STATED EXERCISE 1.
In the thread on "try and," why are Casual, Impromptu, and Standard capitalized? Answer in one to three sentences.
STATED EXERCISE 2.
According to the quotation in the thread on "try and," to which levels is "try and" almost always limited?
STATED EXERCISE 3.
Add to the thread on "try and," beginning after its final post.

-- START SOURCE PASSAGE --

Hi, since my thread was closed I need to re-open this one, as I would like to ask a question: I am wondering about the usage of "and" before infinitives so I have searched on Google random verbs with and postponed and I've seen interesting results: think and do, seek and do, and so on. Now, I would like to ask if there is a set rule, and by that I mean if one could just replace "to" with "and" with ALL verbs with just a slight difference in meaning, or if this replacement is restricted to fixed expressions only like the one in this thread (but this would not explain the 700 thousand results on google). Thank you in advance.


----------



## owlman5

"I'll try and do it" is a colloquial version of "I'll try to do it".  You can apply that general principle to most or all of the other verbs you find on Google that follow this pattern.


----------



## velisarius

Please give an example sentence where you have found other verbs that follow the same pattern - for example where did you find a sentence that has "think and do" instead of "think to do", or "seek and do" instead of "seek to do"?


----------



## mplsray

On the subject of _try and,_ Kenneth G. Wilson has the following to say in _The Columbia Guide to Standard American English:_



> try and
> For generations, commentators have criticized _try and._ as in _I'll try and see her tomorrow,_ preferring _try to_ in such constructions. Both have been in constant use throughout the period, however, and the main difference is that _try and_ is almost always limited to Casual and Impromptu levels and their written imitations, whereas _try to_ is Standard, appropriate at all levels.



Casual, Impromptu, and Standard are capitalized because they refer to the particular definition of those usage labels given by Wilson in his book. All three can be used by standard speakers, with the first two being part of informal standard English. Casual is less formal than Impromptu, with, as an example, "Borrow your pencil?" being used instead of "May I borrow your pencil?" Informal is a step up in formality: "It is the face-to-face language you use speaking to the store clerk, to your child's teacher, or to strangers at the bus stop."

Addition: Other entries give cross references to _try and,_ including, without comment, _be sure and, come and_, _sure and,_ and _take and_. Besides giving a cross reference to _try and_, the entry _go and_ identifies it as an "emphatic use of _go_ that puts the stress on a second verb that follows...." It is identified as being Conversational and Impromptu, where Conversational is a synonym for Colloquial and includes the speech of standard speakers.

-- END SOURCE PASSAGE --
-- START DATASET --

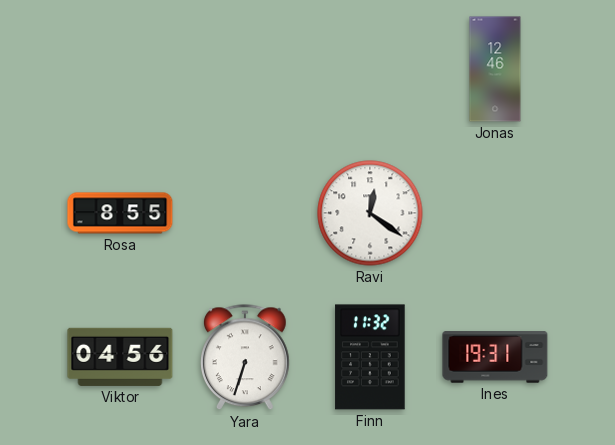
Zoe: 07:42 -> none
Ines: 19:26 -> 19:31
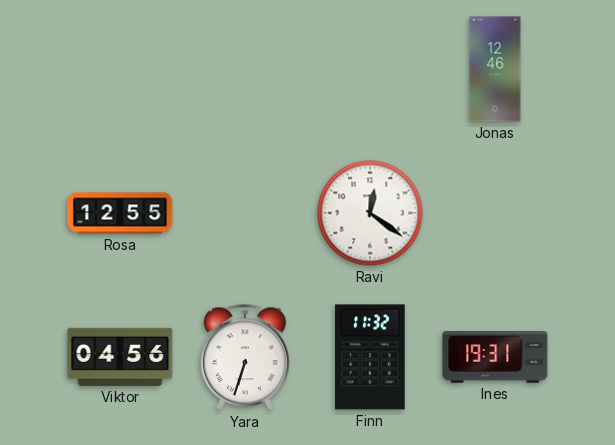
Rosa: 8:55 -> 12:55
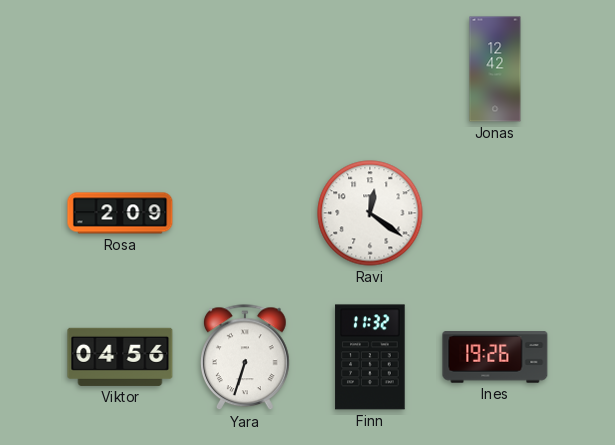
Jonas: 12:46 -> 12:42
Rosa: 12:55 -> 2:09
Ines: 19:31 -> 19:26
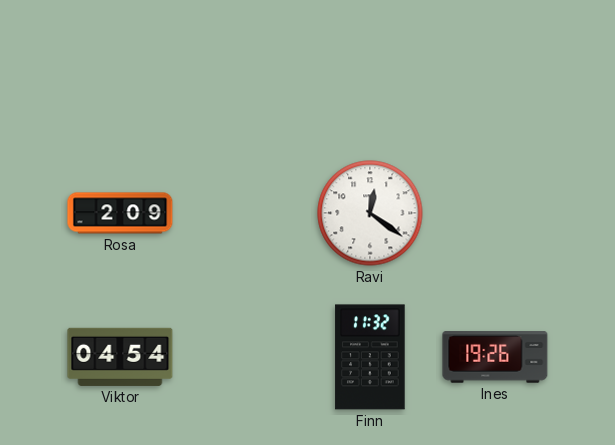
Jonas: 12:42 -> none
Viktor: 04:56 -> 04:54
Yara: 6:33 -> none
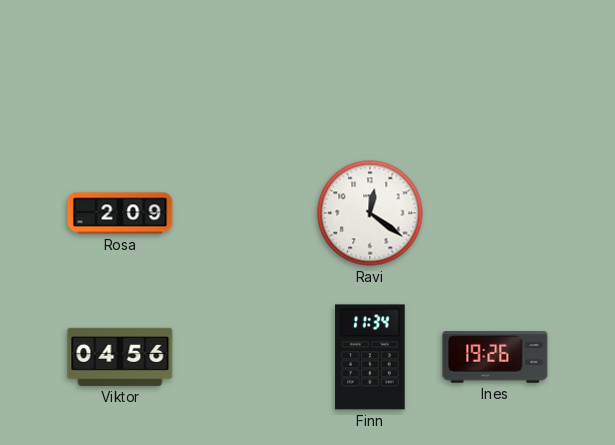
Viktor: 04:54 -> 04:56
Finn: 11:32 -> 11:34
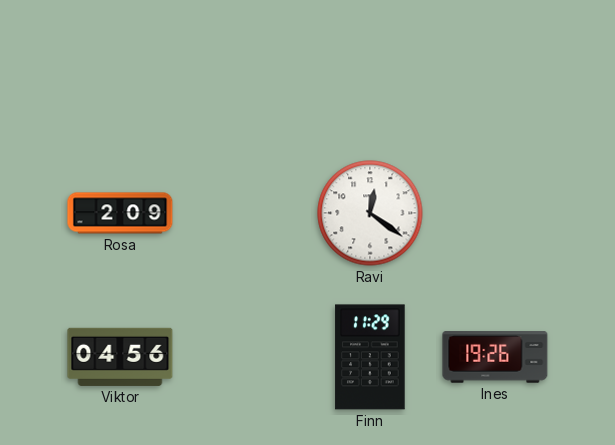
Finn: 11:34 -> 11:29
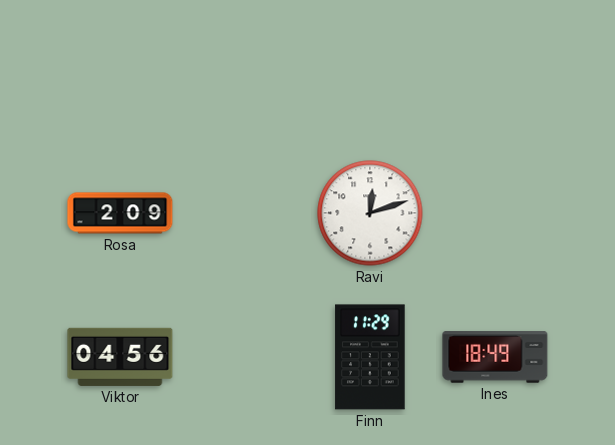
Ravi: 12:21 -> 12:12
Ines: 19:26 -> 18:49
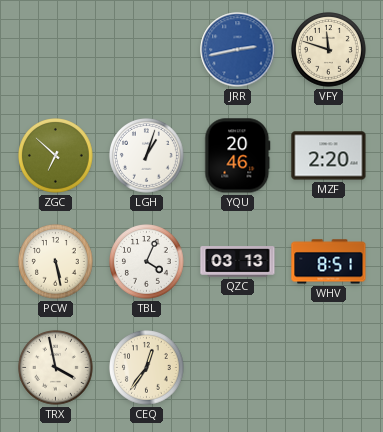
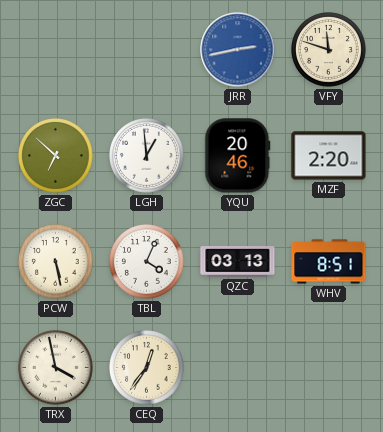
LGH: 1:03 -> 12:59
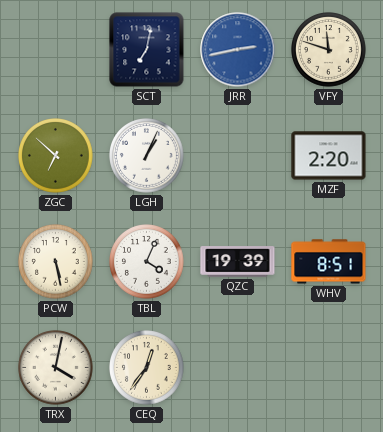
SCT: none -> 7:02
LGH: 12:59 -> 1:04
YQU: 20:46 -> none
QZC: 03:13 -> 19:39
TRX: 3:58 -> 4:02
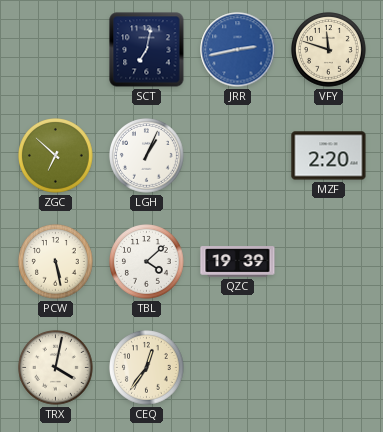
TBL: 4:04 -> 4:08
WHV: 8:51 -> none
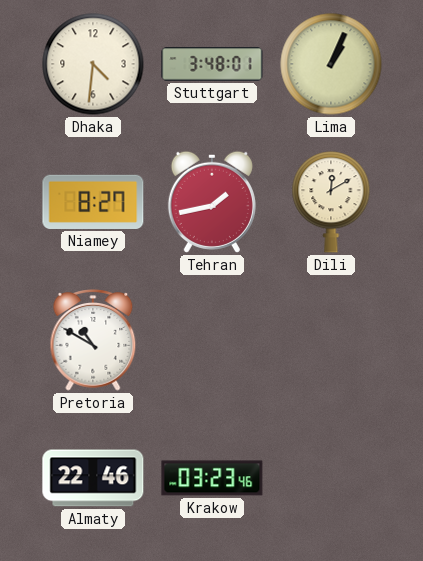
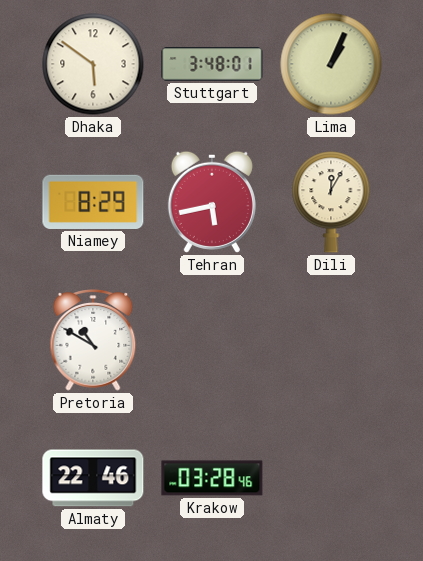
Dhaka: 4:31 -> 5:51
Niamey: 8:27 -> 8:29
Tehran: 1:43 -> 5:43
Dili: 12:10 -> 12:05
Krakow: 03:23 -> 03:28
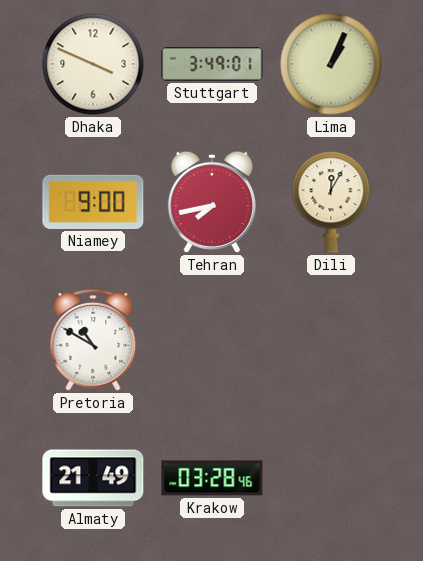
Dhaka: 5:51 -> 3:49
Stuttgart: 3:48 -> 3:49
Niamey: 8:29 -> 9:00
Tehran: 5:43 -> 7:43
Almaty: 22:46 -> 21:49
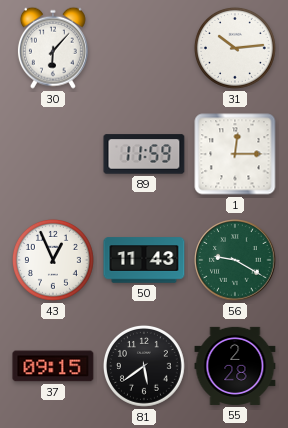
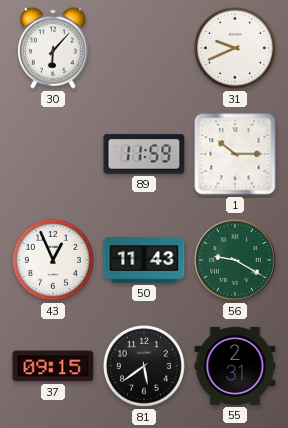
31: 10:14 -> 9:41
1: 12:15 -> 10:15
55: 2:28 -> 2:31
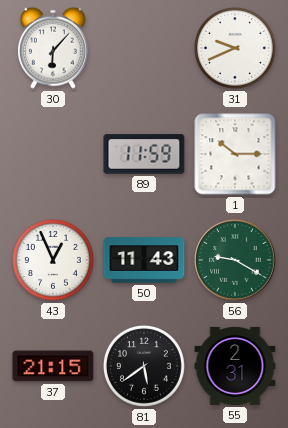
37: 09:15 -> 21:15
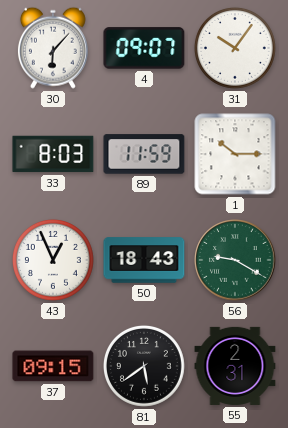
4: none -> 09:07
31: 9:41 -> 10:06
33: none -> 8:03
50: 11:43 -> 18:43
37: 21:15 -> 09:15
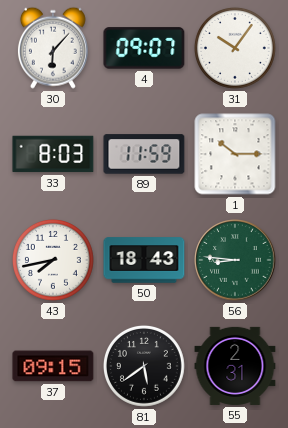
43: 12:56 -> 7:43
56: 9:20 -> 8:46
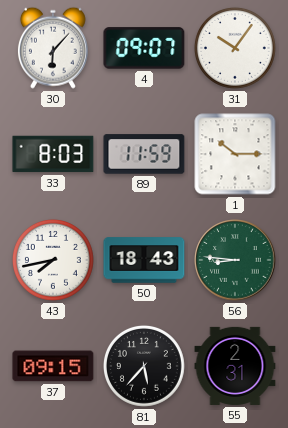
81: 5:39 -> 5:37
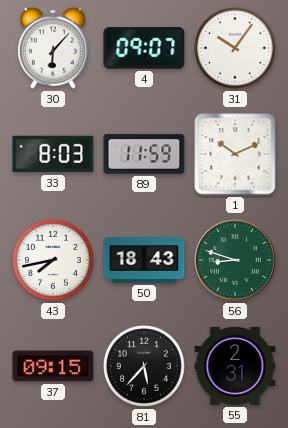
1: 10:15 -> 10:11
56: 8:46 -> 8:48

-- END DATASET --

TASK OUTPUT 1.
They are capitalized because they refer to the particular definitions of those usage labels that Wilson gives in his book.

TASK OUTPUT 2.
It is almost always limited to Casual and Impromptu levels and their written imitations.

TASK OUTPUT 3.
----------



## Chasint

mplsray said:


> ...Addition: Other entries give cross references to _try and,_ including, without comment, _be sure and, come and_, _sure and,_ and _take and_. Besides giving a cross reference to _try and_, the entry _go and_ identifies it as an "emphatic use of _go_ that puts the stress on a second verb that follows...." It is identified as being Conversational and Impromptu, where Conversational is a synonym for Colloquial and includes the speech of standard speakers.


Surely "go and <verb>" is merely an instruction to do two things in sequence.

"Go and clean your room!"  means, "Go to your room and then clean it."  If the person was already in the room one would simply say, "Clean your room!"

"Come and look!" means, "Approach me and then look". If the person is standing next to you, you would simply say, "Look!"

I think these latter examples are entirely unrelated to the thread topic and that Wilson is mistaken.


----------



## mplsray

Biffo said:


> Surely "go and <verb>" is merely an instruction to do two things in sequence.
> 
> "Go and clean your room!"  means, "Go to your room and then clean it."  If the person was already in the room one would simply say, "Clean your room!"
> 
> I think these latter examples are entirely unrelated to the thread topic and that Wilson is mistaken.



Here is the entry in question:



> go and
> is an emphatic use of _go_ that puts the stress on a second verb that follows, as in _She went and told her mother;_
> _He'll go and spill the beans, I'm afraid._ We also use it for the same purpose without _and: Go fly a kite!_ With and
> without _and_, the locution occurs mostly in Conversational use or its Informal imitations.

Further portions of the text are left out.